— Давай же, — позвала меня Танарус и я не спеша принялся стягивать одежду.
Конечно, я женился на ней. Ходил несколько недель к её отцу. Уговаривал. Просил. Молил. Хакон был непреклонен, и даже пригрозил увезти дочь, если заявлюсь ещё раз. А потом Танарус понесла и он сдался.
— Господь благословил вас, — пожал Хакон плечами. — Куда уж мне перечить.
Месяцы размеренно сменяли друг друга. Я окончательно осел в этом поселении, ставшее мне семьей. Женщины кухарили и нянчили детей, мужчины ходили на охоту и защищали дом от нежеланных гостей.
Мои сыновья крепли не по дням, и уже твердо стояли на ножках, когда Танарус подарила мне доченьку. Счастью моему не было предела и я старался быть достойным мужем и отцом. Нежно любил жену, помогал ей по хозяйству и с детьми, и неустанно благодарил Бога за данное мне счастье. Но мои слова видно лишь гневили его. Когда моей дочери уже исполнилось два, мы с мужиками как всегда отправились на охоту, оставив трех крепких ребят для своего спокойствия.
Ничто не сберегло наш дом.
Пока мы были на охоте, поселение сожгли дотла, а в живых остался лишь старик, который скончался на руках своего сына, пока я, подняв безжизненное тело жены, рыдал как дитя, глядя на её изуродованное лицо и наших изрубленных детей. Моему старшему сыну не было и пяти зим, когда я закопал его тело в землю.
На берегу, где родилась моя семья, я дал себе клятву никогда боле не привязываться к людям.
5
Я проживал мучительное одиночество. Слонялся по землям. Редкая физическая работа стала моим хлебом. Благо хватало. Почти опустошенные деревни, нищие до мужских рук, с радостью открывали свои двери. Женщины с благодарностью принимали помощь, а иногда и меня на ночлег.
Принимая все дары преподносимые мне судьбой, я ни на секунду не забывал, что где-то там, за южными горами, живет люди виновные в том, что у меня не осталось ни семьи, ни дома. Странствовал я неспроста.
Доброму юноше не только двери открывают, но и слухи щедро поведают.
Поведать было что.
Поговаривали, что князь южный — Ерат — был колдуном. Силу взял от Тощей ведьмы за жизнь первого сына. Да только вот, то ли удача, то ли случай, у князя было три дочери. Ходила молва, будто княжна — супруга его — не может мальчика зачать. Слышал, однако, что она пять понесла. Со двора молва пошла, будто сына ждут. Князь оттого злой стал, как сто чертей, а покуда ужесточил набеги — не чурался и своих деревень, ясно, решил обмануть ведьму.
О Тощей много слухов ходило. Ещё дед мой рассказывал, что оберегает она молодых девушек в наших краях. Говорил, будто была у неё дочь — красивее всех прочих, умна, хитра, да беззлобна. Любила девчонкой зверей подлечивать и травы лечебные растить. Да складно так получалось у неё, что с соседних княжеств к дому Тощей съезжались.
Ведьма, вроде как тоже другой была. Доброй, светлой женщиной её дед описывал — говорливые рассказывали. Стройная женщина была, грязной работы никогда не боялась, а руки всегда чистые были. Считалось, что именно она прадеда ератовского после битвы за Степь из могилы вытащила.
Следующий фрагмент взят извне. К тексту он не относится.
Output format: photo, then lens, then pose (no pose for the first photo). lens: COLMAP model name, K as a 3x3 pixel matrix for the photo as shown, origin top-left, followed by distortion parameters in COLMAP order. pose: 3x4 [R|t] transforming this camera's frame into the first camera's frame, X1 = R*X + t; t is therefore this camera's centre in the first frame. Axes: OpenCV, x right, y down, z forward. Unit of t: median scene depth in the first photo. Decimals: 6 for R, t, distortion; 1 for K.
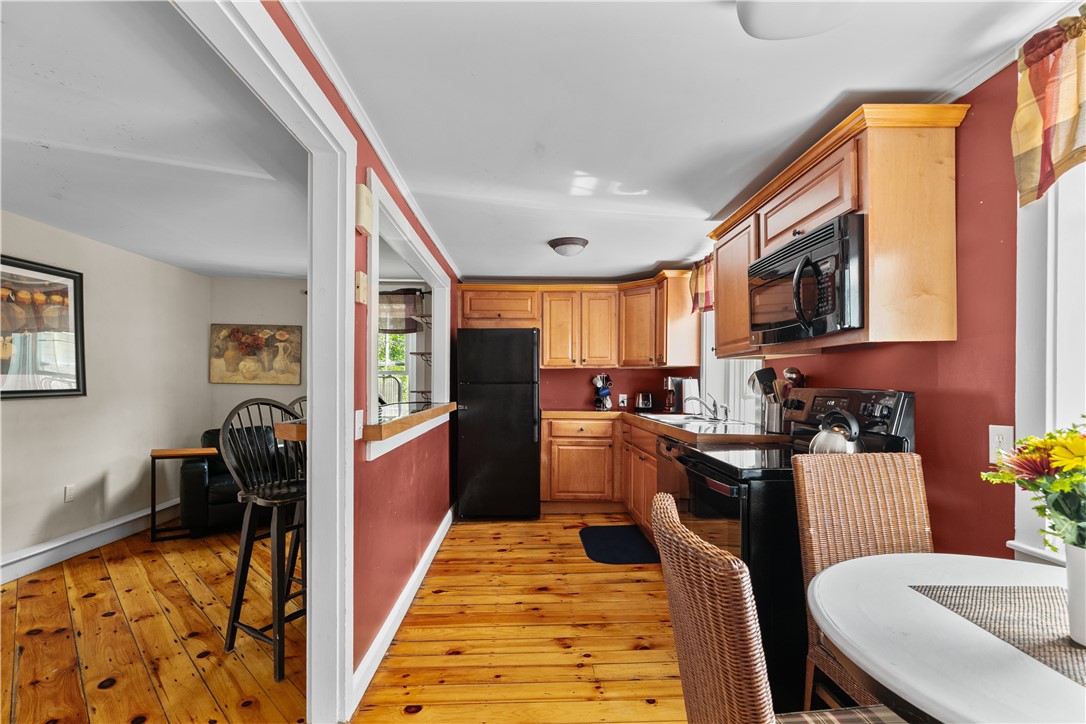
lens RADIAL K [[496.1, 0, 540.5], [0, 496.1, 388.2], [0, 0, 1]] dist [0.003166, 0.000284]
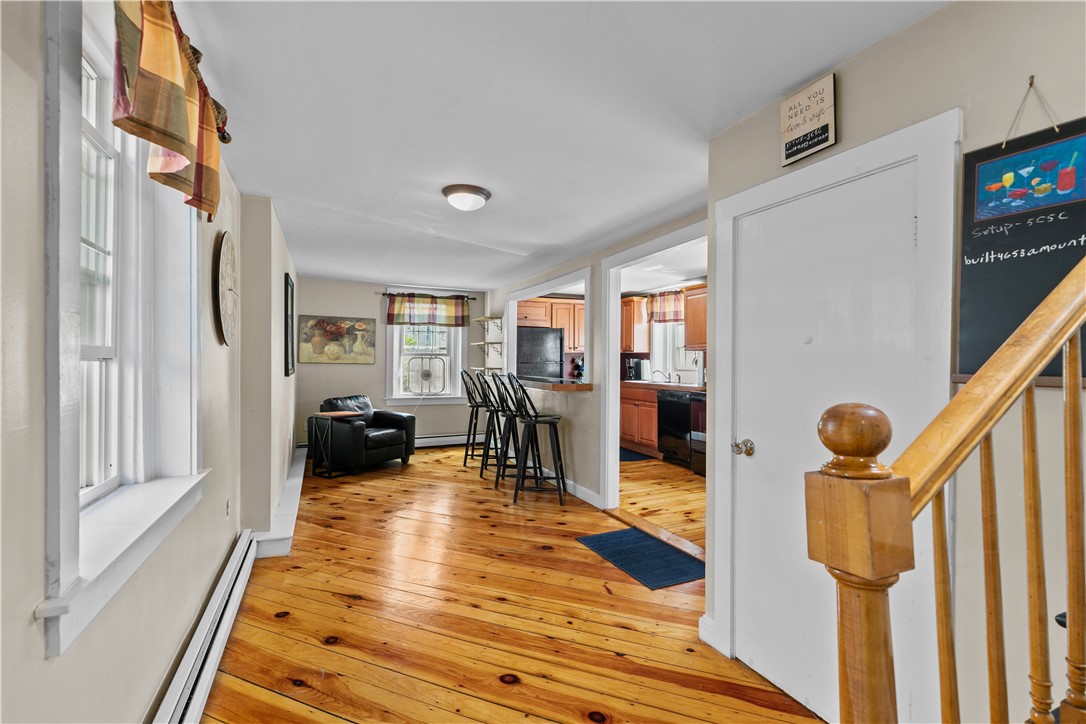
lens RADIAL K [[490.0, 0, 545.9], [0, 490.0, 363.9], [0, 0, 1]] dist [0.000596, 0.000058]
pose [[0.919496, -0.003088, 0.393088, -0.683600], [0.003126, 0.999995, 0.000544, -0.007227], [-0.393088, 0.000728, 0.919501, -0.431231]]
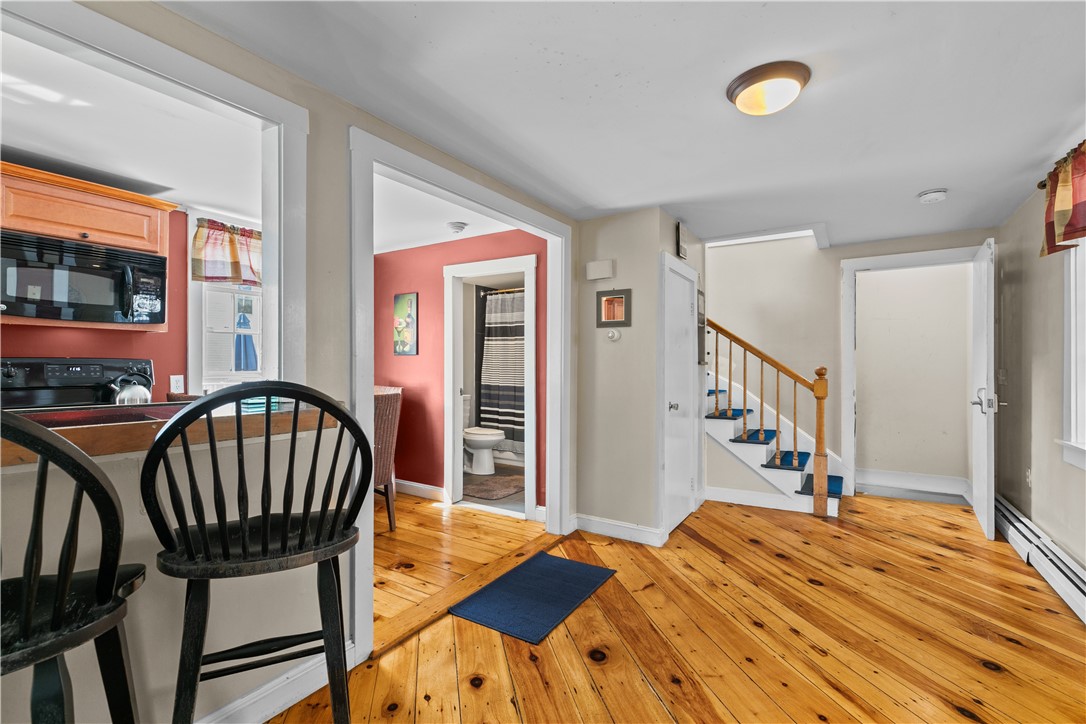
lens RADIAL K [[503.7, 0, 543.0], [0, 503.7, 362.0], [0, 0, 1]] dist [0.002639, 0.000373]
pose [[-0.837669, -0.005556, 0.546151, -0.595464], [-0.002748, 0.999978, 0.005958, -0.000071], [-0.546172, 0.003490, -0.837666, 0.731000]]
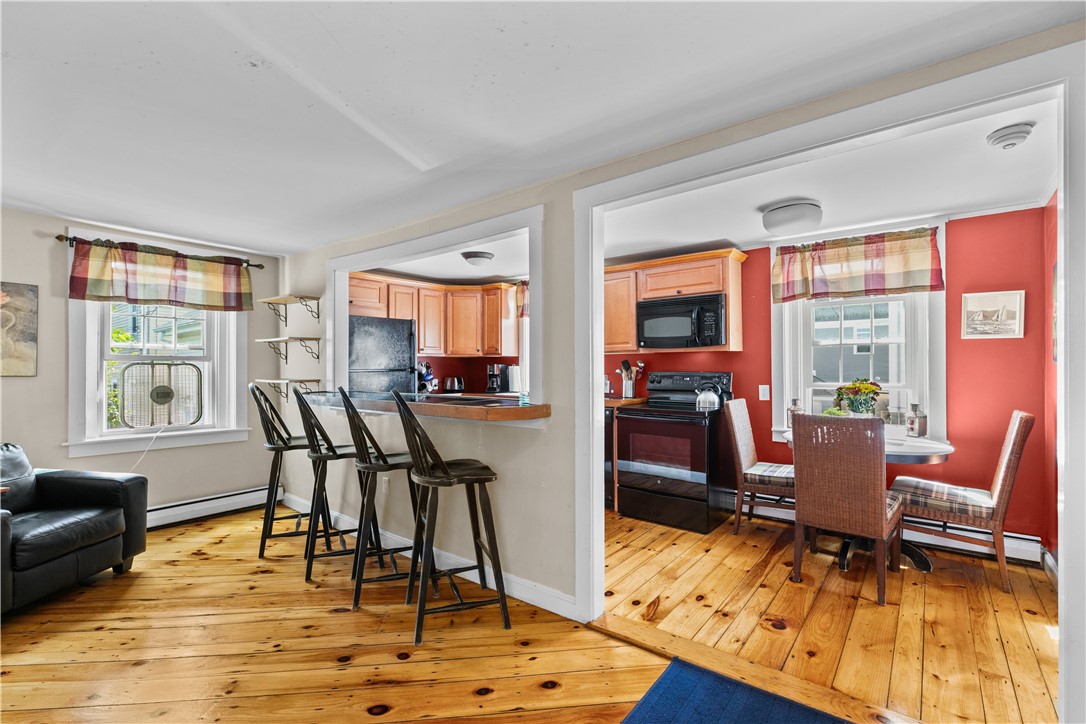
lens RADIAL K [[486.7, 0, 543.2], [0, 486.7, 370.1], [0, 0, 1]] dist [0.004268, -0.000018]
pose [[0.638568, -0.009871, 0.769502, -0.655275], [0.013252, 0.999911, 0.001829, -0.008584], [-0.769451, 0.009030, 0.638642, 0.098124]]
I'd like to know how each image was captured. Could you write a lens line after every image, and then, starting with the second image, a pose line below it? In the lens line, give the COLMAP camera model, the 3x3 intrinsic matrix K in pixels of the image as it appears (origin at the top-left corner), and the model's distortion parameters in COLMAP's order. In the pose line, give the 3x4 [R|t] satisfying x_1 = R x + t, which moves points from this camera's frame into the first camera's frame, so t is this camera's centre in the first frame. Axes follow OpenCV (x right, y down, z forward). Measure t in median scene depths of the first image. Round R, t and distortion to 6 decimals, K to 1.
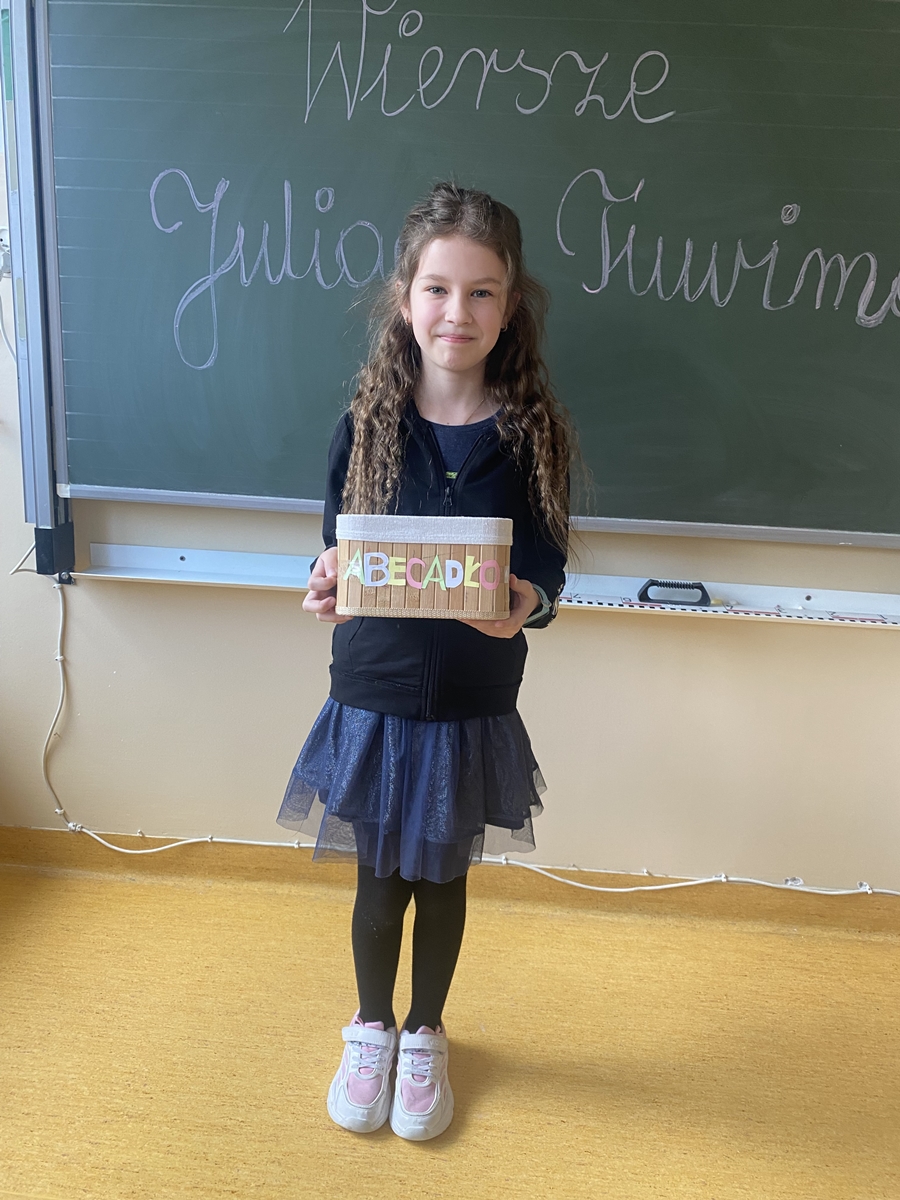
lens RADIAL K [[910.5, 0, 448.1], [0, 910.5, 595.6], [0, 0, 1]] dist [-0.007620, 0.005113]
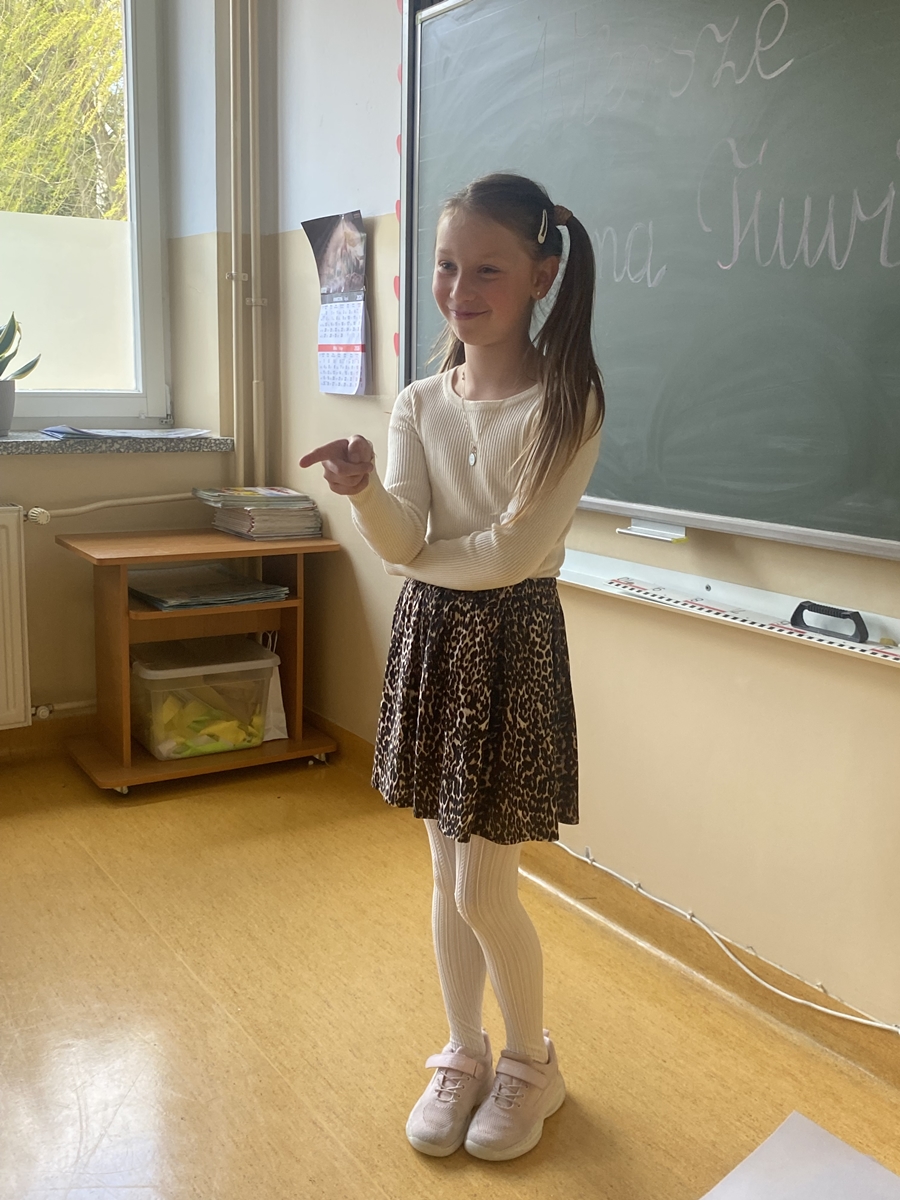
lens RADIAL K [[1202.1, 0, 444.8], [0, 1202.1, 600.6], [0, 0, 1]] dist [0.121576, -0.354299]
pose [[0.589303, 0.110993, -0.800252, 0.982906], [-0.175412, 0.984467, 0.007370, 0.033022], [0.788640, 0.136031, 0.599619, 0.094221]]
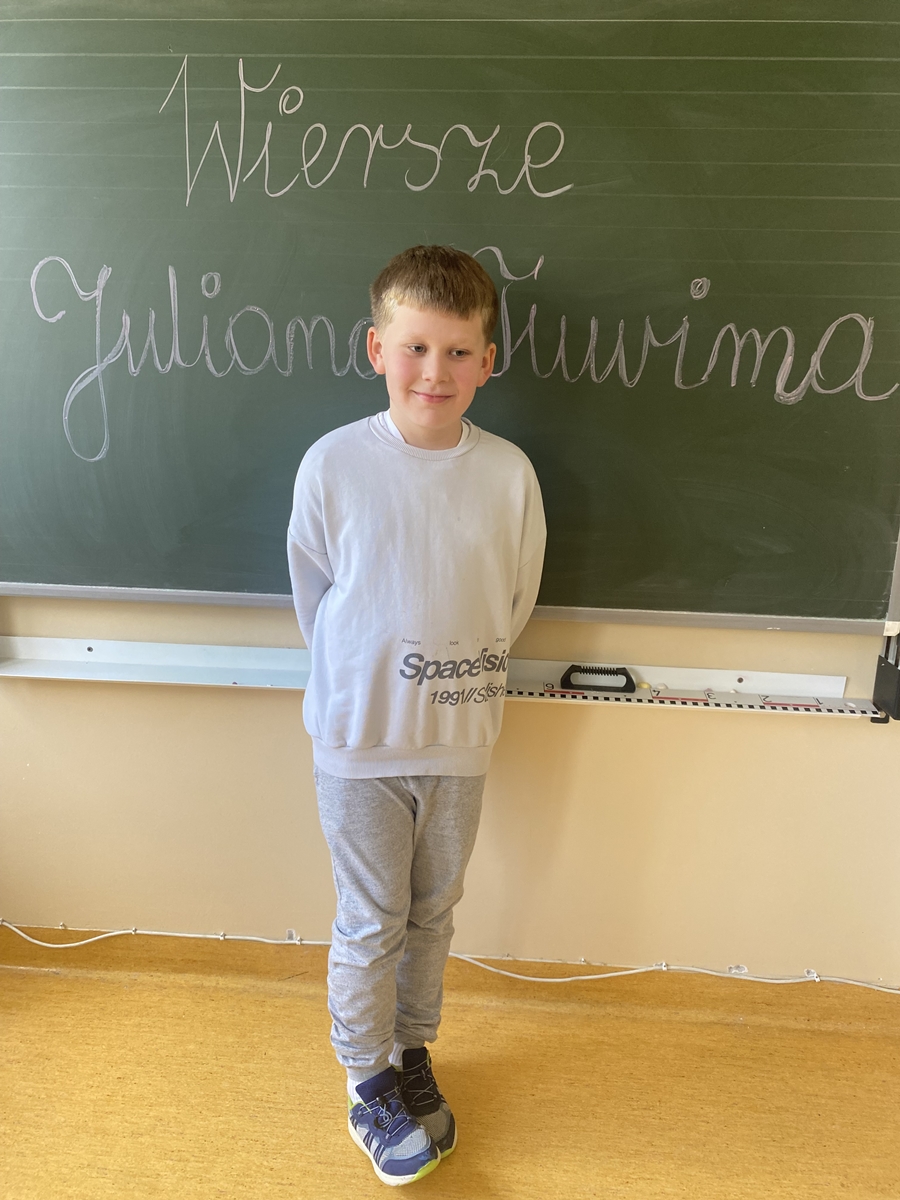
lens RADIAL K [[910.5, 0, 448.1], [0, 910.5, 595.6], [0, 0, 1]] dist [-0.007620, 0.005113]
pose [[0.999597, -0.022084, -0.017834, 0.119760], [0.022204, 0.999732, 0.006572, -0.108571], [0.017684, -0.006965, 0.999819, 0.048870]]
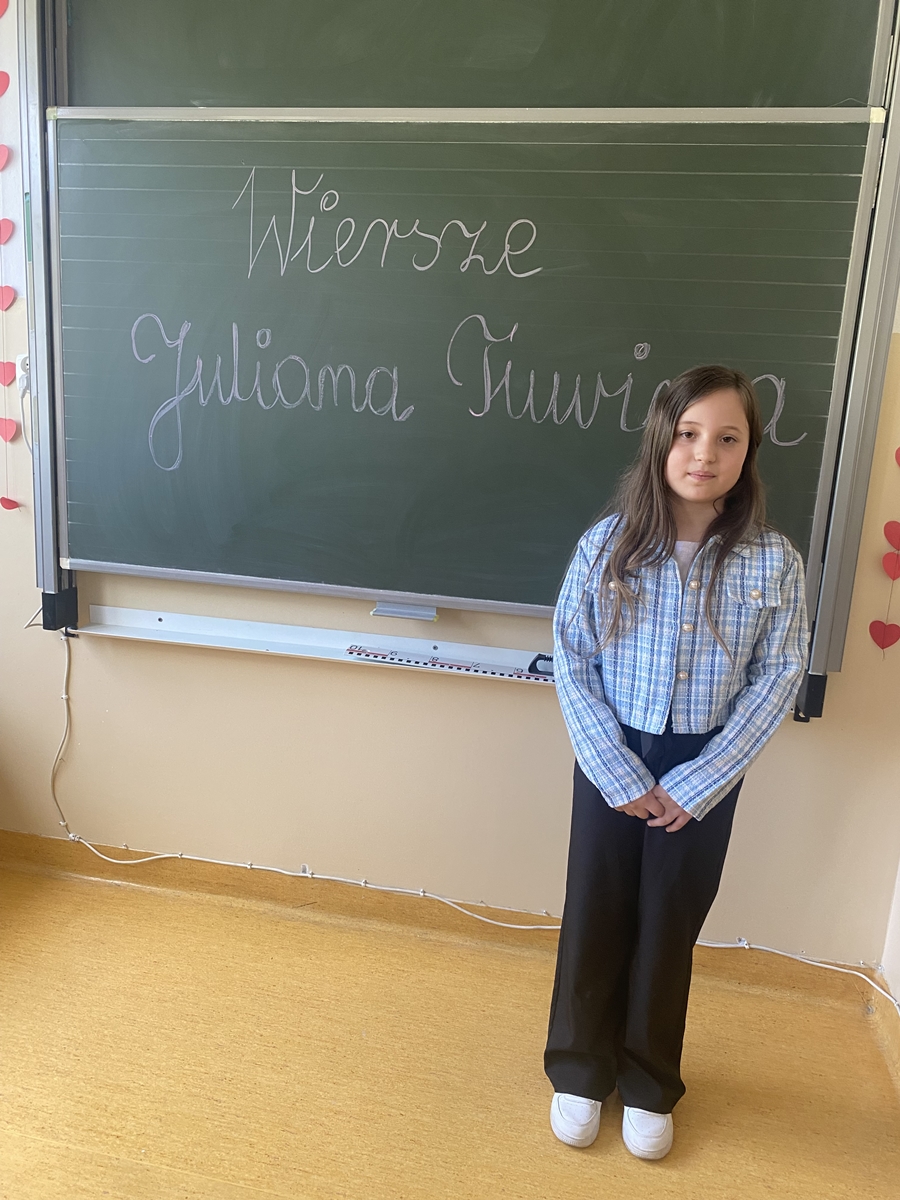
lens RADIAL K [[915.1, 0, 451.0], [0, 915.1, 594.2], [0, 0, 1]] dist [0.007252, -0.007397]
pose [[0.990664, 0.033551, -0.132136, 0.285500], [-0.037965, 0.998797, -0.031029, -0.059017], [0.130936, 0.035756, 0.990746, -0.180108]]
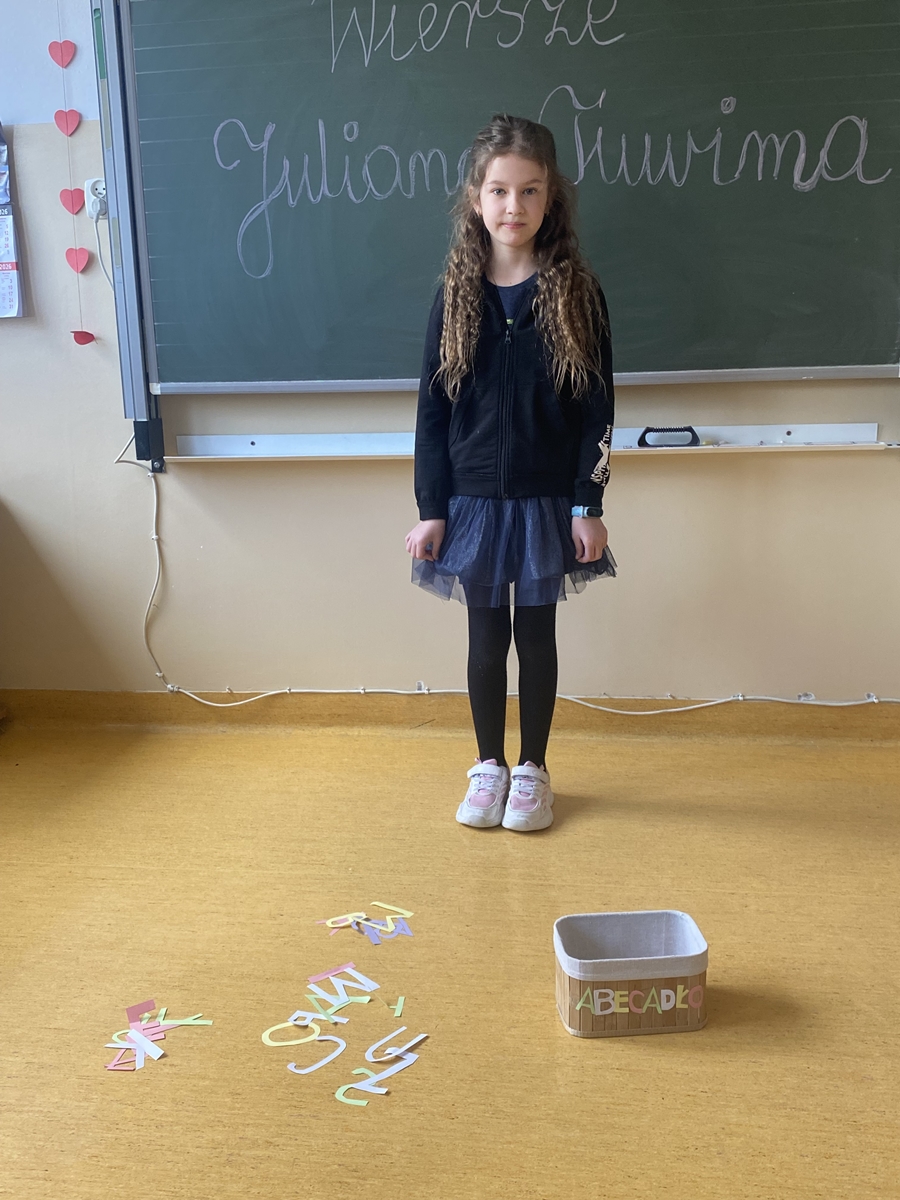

Четыре дня и четыре ночь окуривала его травами. Поила отварами. На пятый день вышел правитель к народу здоровехонький, а ведь ему всю грудь стрелами испещрили.
На землях в ту пору леса статные были. Дичь сама в руки шла, а рыба в сети запрыгивала. Изобилие в природе было. Потом страшное случилось.
Дочь ведьминскую разбойники убили. Не просто убили. Насиловали на глазах у Тощей, а потом и вовсе сожгли. До сих пор, ту пору заставшие, говорят, переменилась природа. Сначала будто птичий крик над головами свист раздался — крик материнской боли, затем, по чистому небу прошелся раскат грома, потом стихло все, а на следующий день вся скотина подохла.
Тощая ведьма с тех пор людям не показывается. Никто не знает где она. Лишь в час острой нужды отчаянно призывающий может увидеть её. Но должен знать, что просить — на долго она не приходит.
Иной путешественник клянется, что столб видел, на коем девочку сожгли, да только идущие туда следом приходили ни с чем. Будто избегала бедняжка глаз чужих.
— Тормод, — послышался мне шепот, но оглядевшись, я никого не увидел.
Голос сразу в голове словно засел. Хрипучий такой, как бы старушечий. Я мысли от себя об этом гнал. Воспитывали меня в вере Господу, за разговоры о Тощей ведьме, можно было ух каких плетей огрести. Да только, в дали от дома своего и земель родных. Людей, кто за плеть возьмется нет здесь.